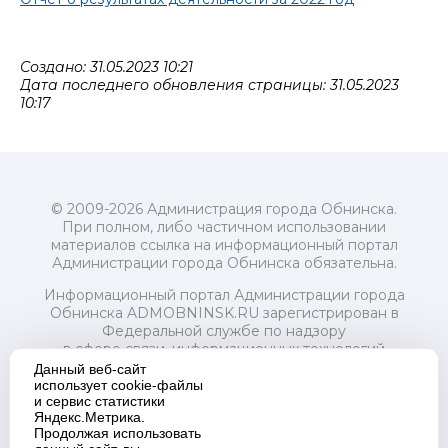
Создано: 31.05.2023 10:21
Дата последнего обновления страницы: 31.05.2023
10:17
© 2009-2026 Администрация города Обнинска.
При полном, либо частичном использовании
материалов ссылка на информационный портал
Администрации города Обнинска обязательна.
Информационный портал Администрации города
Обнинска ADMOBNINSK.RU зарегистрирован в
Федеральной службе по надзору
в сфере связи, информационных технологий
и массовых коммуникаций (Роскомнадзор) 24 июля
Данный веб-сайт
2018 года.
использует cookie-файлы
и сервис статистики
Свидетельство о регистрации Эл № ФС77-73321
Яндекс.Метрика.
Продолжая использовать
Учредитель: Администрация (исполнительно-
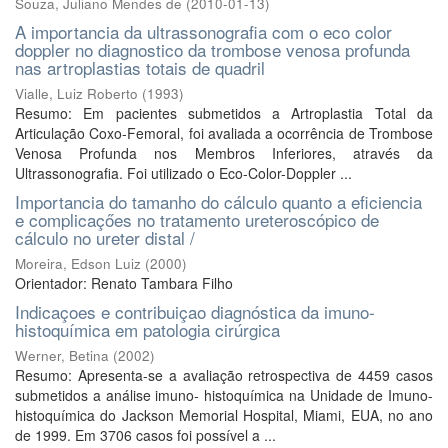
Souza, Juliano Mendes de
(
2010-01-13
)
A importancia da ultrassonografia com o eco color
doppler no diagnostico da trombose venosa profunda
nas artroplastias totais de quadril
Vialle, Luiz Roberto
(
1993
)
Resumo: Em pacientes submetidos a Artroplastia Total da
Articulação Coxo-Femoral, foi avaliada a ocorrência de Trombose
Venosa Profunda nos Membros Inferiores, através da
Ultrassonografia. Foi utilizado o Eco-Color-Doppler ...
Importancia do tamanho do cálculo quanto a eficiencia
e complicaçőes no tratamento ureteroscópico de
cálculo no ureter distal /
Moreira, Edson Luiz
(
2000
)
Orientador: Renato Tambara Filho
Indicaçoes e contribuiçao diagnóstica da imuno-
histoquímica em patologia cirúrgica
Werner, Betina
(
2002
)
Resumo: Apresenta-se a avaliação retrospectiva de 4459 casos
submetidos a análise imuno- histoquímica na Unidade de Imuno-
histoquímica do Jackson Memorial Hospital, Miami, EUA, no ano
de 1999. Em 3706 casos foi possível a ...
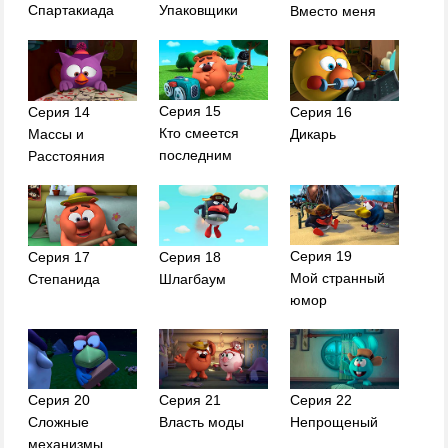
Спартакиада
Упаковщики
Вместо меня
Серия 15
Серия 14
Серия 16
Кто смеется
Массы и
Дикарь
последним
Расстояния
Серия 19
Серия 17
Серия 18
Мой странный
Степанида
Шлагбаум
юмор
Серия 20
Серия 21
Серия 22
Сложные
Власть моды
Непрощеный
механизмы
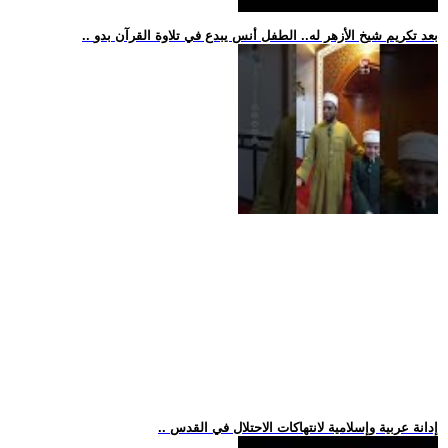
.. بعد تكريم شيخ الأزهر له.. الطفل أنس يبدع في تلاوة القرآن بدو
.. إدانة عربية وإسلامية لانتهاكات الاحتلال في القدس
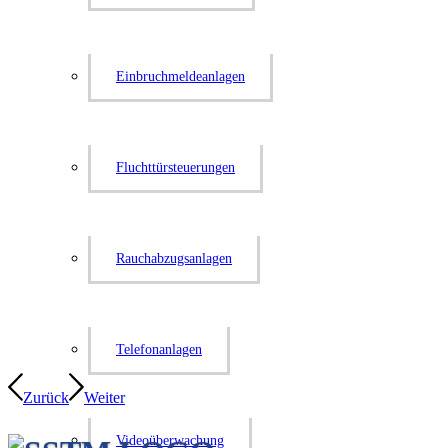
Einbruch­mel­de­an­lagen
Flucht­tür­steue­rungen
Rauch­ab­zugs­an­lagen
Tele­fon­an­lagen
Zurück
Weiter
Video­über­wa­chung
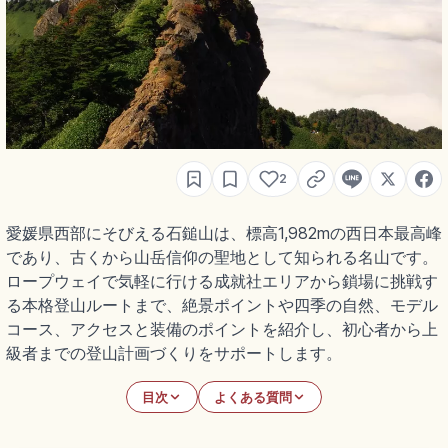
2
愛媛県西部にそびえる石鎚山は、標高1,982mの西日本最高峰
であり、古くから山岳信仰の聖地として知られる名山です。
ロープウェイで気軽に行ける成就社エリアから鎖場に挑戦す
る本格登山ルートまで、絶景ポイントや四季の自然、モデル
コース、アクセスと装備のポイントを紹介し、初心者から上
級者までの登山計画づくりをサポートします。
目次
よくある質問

== == ==

Job item | Please state how many of the lines above contain the word "submetidos", counting only matches with the same capitalization. Reply with the number alone.

Response area | 2